New Delhi: The world is outraged at South African athlete Caster Semenya's very gender test. Especially, because the test was made public before the results are out.
Semenya is the new women's 800 m world champion.
"Absolutely dreadful", "highly unfair" and "embarrassing to the athlete" were just some of the reactions in Berlin where the World Athletic Championships are being held.
The results of the gender test could take several days, but the newly crowned 800m world champion says she could not care less.
The South African athlete said: "If I win, I win. If I come second, yeah, it would be a surprise. If I go there, top five, maybe top three."
It was Semeya's unnaturally deep voice among other things that drew the attention of the International Amateur Athletics Federation (IAAF).
The sports' world governing body also took notice of 18-year-old Semenya because she improved on her personal best by an astounding seven seconds in just nine months. That feat prompted the request for a gender test.

WORK TO COMPLETE.
(a) From the news text about Caster Semenya's gender test, quote everything from "The results of" down to "Athletics Federation (IAAF).".
(b) Extend the news text about Caster Semenya's gender test, picking up after its final sentence.

EXTRACTED MATERIAL.
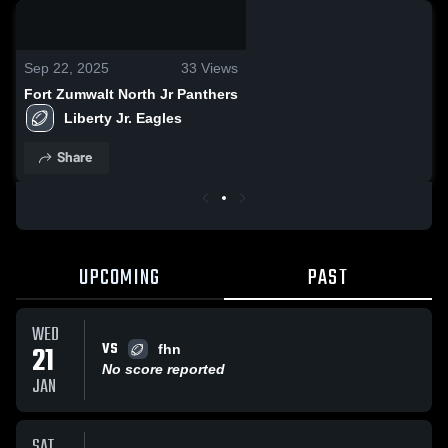
0:06 / 0:16
Sep 22, 2025
33
Views
Fort Zumwalt North Jr Panthers
Liberty Jr. Eagles
Share
UPCOMING
PAST
WED
VS
21
fhn
No score reported
JAN
SAT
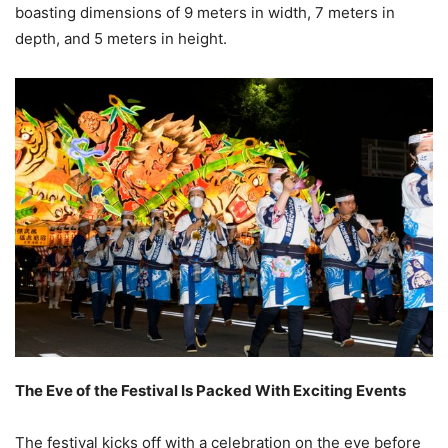
boasting dimensions of 9 meters in width, 7 meters in
depth, and 5 meters in height.
The Eve of the Festival Is Packed With Exciting Events
The festival kicks off with a celebration on the eve before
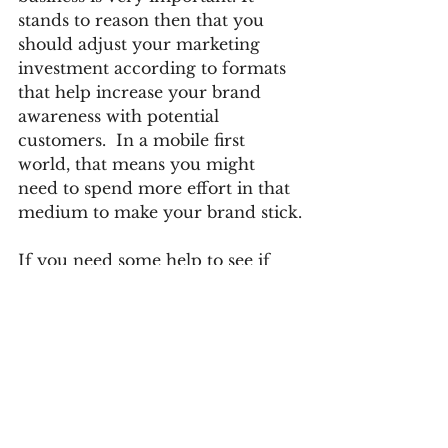
stands to reason then that you 
should adjust your marketing 
investment according to formats 
that help increase your brand 
awareness with potential 
customers.  In a mobile first 
world, that means you might 
need to spend more effort in that 
medium to make your brand stick.
If you need some help to see if 
you've allocated enough 
marketing to making your brand 
presence as large as it needs to be, 
call us at 317-593-5161, or email at 
mthompson@trackingpixelmedia.
com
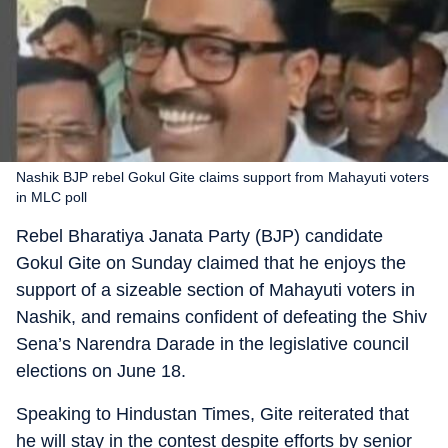
Nashik BJP rebel Gokul Gite claims support from Mahayuti voters
in MLC poll
Rebel Bharatiya Janata Party (BJP) candidate
Gokul Gite on Sunday claimed that he enjoys the
support of a sizeable section of Mahayuti voters in
Nashik, and remains confident of defeating the Shiv
Sena’s Narendra Darade in the legislative council
elections on June 18.
Speaking to Hindustan Times, Gite reiterated that
he will stay in the contest despite efforts by senior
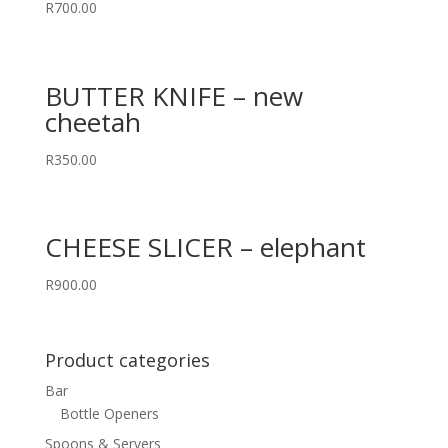
R
700.00
BUTTER KNIFE – new
cheetah
R
350.00
CHEESE SLICER – elephant
R
900.00
Product categories
Bar
Bottle Openers
Spoons & Servers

ANSWERS TO EACH TASK.
(a)
The results of the gender test could take several days, but the newly crowned 800m world champion says she could not care less.
The South African athlete said: "If I win, I win. If I come second, yeah, it would be a surprise. If I go there, top five, maybe top three."
It was Semeya's unnaturally deep voice among other things that drew the attention of the International Amateur Athletics Federation (IAAF).

(b)
That would have been par for the course had the news suddenly not been made public just a day before Semenya was due to run in the 800m final at the World Championships. She decimated the field and won by a substantial margin further fuelling rumours.
Her very public humiliation has drawn sharp criticism across the world, but nowhere more fiercely than back home in her native South Africa.
Leonard Chuene , president, Athletics South Africa said: "I am not going to let that girl be humiliated in the manner that she was humiliated because she has not committed a crime whatsoever. Her crime was to be born the way she is born. And now people are not happy and on that basis she is isolated like a leper, like she has got a disease that will affect other people and I don't think it's proper."
The IAAF has been caught in a position that's embarrassing, though substantially less so than Semenya's plight. Why was this news made public before the test results were even known? The body was quick to say that the benefit of the doubt is with the athlete, but the damage has been done.
There is a very recent parallel to be drawn with the case of Santhi Soundarajan, the Indian 800m runner who was stripped of her silver at the Doha Asiad after failing a gender test. But even that news emerged after she failed the test.
Caster Semenya, unfortunately, has not been extended even that courtesy.